* [INSTRUCTIONS FOR THE TASK] Edit the stretch from the start of the entries through the line containing "Which series has the widest", replacing "series" with "data series" wherever it occurs and keeping all other text the same.

Stored items
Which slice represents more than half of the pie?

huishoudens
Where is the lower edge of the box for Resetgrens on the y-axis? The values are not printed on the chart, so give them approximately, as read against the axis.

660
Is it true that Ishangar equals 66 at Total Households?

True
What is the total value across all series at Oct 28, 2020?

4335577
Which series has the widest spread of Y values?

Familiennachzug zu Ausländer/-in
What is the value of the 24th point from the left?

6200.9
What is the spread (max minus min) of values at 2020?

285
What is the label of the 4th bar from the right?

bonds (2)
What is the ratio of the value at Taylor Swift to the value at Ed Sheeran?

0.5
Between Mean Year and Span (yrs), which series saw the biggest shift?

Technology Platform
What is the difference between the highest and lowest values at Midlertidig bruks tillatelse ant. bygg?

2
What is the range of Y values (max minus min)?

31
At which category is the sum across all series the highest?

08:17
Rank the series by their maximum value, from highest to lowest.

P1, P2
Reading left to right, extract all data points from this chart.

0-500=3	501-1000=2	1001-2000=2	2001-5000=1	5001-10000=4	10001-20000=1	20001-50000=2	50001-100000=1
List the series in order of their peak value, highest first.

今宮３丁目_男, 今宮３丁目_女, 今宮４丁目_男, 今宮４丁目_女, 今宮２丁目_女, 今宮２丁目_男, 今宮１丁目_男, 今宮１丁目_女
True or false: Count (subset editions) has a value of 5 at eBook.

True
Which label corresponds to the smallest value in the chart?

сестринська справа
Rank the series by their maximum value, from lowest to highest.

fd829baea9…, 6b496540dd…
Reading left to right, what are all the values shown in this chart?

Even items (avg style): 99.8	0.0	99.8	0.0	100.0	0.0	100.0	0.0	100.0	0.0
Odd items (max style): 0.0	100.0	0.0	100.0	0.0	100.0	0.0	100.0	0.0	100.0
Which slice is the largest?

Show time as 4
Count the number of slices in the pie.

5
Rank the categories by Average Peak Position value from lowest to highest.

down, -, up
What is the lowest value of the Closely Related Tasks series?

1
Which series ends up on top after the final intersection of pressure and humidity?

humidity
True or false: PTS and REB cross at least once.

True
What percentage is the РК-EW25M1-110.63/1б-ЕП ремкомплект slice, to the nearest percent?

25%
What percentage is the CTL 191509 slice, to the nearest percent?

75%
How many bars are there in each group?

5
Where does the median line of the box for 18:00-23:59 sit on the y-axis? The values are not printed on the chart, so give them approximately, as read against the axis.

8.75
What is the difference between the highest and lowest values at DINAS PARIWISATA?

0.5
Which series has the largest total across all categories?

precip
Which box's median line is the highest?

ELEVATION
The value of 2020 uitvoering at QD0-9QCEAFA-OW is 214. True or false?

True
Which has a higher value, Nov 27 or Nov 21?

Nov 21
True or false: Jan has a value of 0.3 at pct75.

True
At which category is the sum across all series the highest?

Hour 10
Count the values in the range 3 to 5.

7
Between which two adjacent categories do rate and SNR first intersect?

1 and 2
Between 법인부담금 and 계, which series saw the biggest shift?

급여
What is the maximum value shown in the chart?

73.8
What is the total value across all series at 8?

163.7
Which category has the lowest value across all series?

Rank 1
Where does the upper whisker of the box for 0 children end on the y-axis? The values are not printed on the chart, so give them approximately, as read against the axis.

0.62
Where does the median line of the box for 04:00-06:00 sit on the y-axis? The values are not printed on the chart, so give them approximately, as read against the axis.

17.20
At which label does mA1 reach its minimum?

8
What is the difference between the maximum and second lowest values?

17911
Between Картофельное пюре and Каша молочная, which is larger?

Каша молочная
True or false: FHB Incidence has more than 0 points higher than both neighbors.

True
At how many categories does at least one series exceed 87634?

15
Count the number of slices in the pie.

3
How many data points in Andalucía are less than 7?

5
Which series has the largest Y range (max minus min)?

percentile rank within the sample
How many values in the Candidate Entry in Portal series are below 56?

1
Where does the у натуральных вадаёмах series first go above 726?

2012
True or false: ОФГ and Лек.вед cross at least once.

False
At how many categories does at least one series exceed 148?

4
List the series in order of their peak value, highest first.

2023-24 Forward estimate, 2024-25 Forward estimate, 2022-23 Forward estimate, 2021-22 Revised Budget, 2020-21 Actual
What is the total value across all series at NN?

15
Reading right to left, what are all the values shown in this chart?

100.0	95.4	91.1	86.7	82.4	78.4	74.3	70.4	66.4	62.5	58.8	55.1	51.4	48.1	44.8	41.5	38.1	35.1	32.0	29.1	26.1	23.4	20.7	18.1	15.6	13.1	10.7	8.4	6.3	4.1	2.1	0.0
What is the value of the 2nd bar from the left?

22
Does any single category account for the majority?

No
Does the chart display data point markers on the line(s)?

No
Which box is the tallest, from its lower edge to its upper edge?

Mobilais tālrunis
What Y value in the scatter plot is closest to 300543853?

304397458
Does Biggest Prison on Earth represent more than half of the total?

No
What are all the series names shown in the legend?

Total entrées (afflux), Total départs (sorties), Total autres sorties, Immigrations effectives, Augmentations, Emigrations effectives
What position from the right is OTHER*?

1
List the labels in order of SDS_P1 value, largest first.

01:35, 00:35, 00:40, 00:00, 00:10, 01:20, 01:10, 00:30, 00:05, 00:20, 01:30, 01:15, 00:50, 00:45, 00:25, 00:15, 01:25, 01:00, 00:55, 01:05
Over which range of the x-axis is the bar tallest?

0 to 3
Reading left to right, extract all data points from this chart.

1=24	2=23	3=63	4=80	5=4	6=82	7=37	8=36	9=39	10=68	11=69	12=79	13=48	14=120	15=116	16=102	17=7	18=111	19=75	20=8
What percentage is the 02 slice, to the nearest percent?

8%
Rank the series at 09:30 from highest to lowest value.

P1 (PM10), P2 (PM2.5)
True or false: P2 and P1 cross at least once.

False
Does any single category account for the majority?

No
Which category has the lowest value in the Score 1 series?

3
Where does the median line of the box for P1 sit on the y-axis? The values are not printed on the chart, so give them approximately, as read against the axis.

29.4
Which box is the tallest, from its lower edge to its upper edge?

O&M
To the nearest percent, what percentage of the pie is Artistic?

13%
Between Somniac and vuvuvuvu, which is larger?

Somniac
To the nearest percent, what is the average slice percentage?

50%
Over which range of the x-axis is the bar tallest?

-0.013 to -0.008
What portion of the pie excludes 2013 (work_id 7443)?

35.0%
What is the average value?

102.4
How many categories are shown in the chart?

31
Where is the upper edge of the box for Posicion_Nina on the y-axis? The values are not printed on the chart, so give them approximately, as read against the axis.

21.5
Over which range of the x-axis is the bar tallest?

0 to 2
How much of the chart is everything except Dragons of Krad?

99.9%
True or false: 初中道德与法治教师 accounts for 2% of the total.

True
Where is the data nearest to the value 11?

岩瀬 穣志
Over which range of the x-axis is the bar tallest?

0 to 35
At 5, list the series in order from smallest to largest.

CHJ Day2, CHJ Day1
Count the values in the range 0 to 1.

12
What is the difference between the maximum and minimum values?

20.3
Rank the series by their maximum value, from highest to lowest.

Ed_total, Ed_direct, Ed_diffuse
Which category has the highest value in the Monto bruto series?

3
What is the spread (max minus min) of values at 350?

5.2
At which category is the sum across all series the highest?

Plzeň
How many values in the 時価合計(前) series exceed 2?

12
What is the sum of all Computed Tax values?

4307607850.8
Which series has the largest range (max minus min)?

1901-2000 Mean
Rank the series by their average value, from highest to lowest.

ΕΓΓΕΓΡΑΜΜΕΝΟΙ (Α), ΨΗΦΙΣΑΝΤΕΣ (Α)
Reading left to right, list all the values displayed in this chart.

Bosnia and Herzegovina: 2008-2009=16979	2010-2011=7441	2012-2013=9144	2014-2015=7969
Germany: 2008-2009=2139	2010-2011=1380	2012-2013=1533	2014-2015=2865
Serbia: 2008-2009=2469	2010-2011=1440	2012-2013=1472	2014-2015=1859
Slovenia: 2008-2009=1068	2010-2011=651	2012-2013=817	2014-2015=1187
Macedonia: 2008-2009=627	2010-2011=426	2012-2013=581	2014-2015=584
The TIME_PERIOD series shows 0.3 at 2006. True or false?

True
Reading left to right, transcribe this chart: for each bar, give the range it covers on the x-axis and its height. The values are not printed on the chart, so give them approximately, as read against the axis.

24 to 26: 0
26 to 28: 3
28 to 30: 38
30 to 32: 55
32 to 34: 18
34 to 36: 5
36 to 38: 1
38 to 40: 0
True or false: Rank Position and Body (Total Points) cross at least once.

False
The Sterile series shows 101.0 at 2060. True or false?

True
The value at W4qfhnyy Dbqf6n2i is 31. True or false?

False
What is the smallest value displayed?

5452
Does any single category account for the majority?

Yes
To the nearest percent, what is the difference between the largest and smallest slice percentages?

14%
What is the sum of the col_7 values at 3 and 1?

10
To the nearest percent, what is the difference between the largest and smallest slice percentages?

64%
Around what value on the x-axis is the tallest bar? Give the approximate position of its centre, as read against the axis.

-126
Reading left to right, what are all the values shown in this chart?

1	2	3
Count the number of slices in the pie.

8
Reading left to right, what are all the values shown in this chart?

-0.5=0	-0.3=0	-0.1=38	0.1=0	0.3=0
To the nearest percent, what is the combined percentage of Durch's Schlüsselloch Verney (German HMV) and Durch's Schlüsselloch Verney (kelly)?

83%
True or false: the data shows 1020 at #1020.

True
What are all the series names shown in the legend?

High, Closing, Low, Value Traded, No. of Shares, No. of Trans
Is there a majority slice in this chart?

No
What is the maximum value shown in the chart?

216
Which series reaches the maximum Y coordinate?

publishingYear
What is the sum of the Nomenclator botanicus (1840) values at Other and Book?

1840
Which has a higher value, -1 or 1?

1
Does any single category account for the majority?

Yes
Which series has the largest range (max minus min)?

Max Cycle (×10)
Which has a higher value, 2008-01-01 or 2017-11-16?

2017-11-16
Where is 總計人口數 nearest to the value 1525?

* [SOLUTION TO THE EXERCISE]
Which slice represents more than half of the pie?

huishoudens
Where is the lower edge of the box for Resetgrens on the y-axis? The values are not printed on the chart, so give them approximately, as read against the axis.

660
Is it true that Ishangar equals 66 at Total Households?

True
What is the total value across all data series at Oct 28, 2020?

4335577
Which data series has the widest spread of Y values?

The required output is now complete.